Gegen extreme Meinungen argumentieren

Die Schule biete dafür einen geschützten Raum, fährt Huber fort. „Wir versuchen dabei auch, die Schüler darin zu bestärken, gegen extreme Meinungen zu argumentieren oder verfälschte Behauptungen richtigzustellen“, erklärt sie. Das werde beispielsweise auch in Projekten wie dem Fachreferat gefördert. Hierbei müssten die jungen Erwachsenen auf valide Quellen zurückgreifen und könnten ihre Informationen nicht aus Videos auf Social Media holen. „Dabei geht es auch darum, künstliche Intelligenzen wie ChatGPT zu hinterfragen“, erklärt die Pressebeauftragte der FOS/BOS.
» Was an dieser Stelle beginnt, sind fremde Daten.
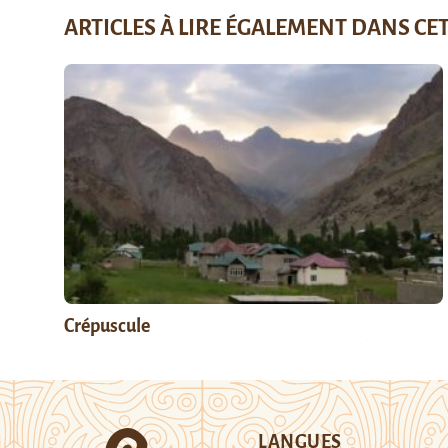
ARTICLES À LIRE ÉGALEMENT DANS CE
Crépuscule
LANGUES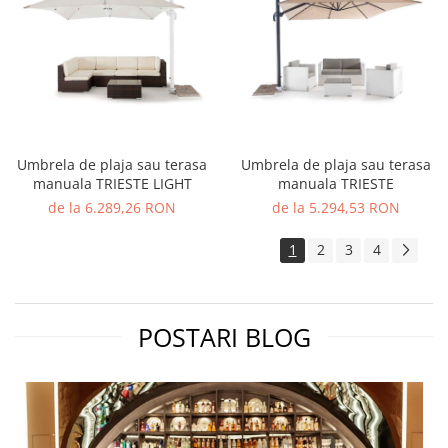
Umbrela de plaja sau terasa
Umbrela de plaja sau terasa
manuala TRIESTE LIGHT
manuala TRIESTE
de la 6.289,26 RON
de la 5.294,53 RON
1
2
3
4
POSTARI BLOG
Um bei einer sich ständig verändernden Medienwelt am Ball zu bleiben, müssten sich Lehrerinnen und Lehrer stetig weiterbilden. Denn der FOS/BOS Wasserburg sei die Aufklärung im Bereich „Fake News“ und Medien ein großes Anliegen, weswegen dieses Thema – soweit es ein voller Stundenplan zulasse – mittels Projekten und in verschiedenen Unterrichtsphasen den Schülern immer wieder bewusst gemacht werde, erklärt Huber. Beim Thema „Fake News“ seien jedoch nicht nur die Schulen gefragt, sondern auch andere Akteure. Extreme Gruppen hätten einen lauten Auftritt auf Social Media. „Hier müsste man gegensteuern und viel Zeit und Ressourcen investieren“, sagt Huber.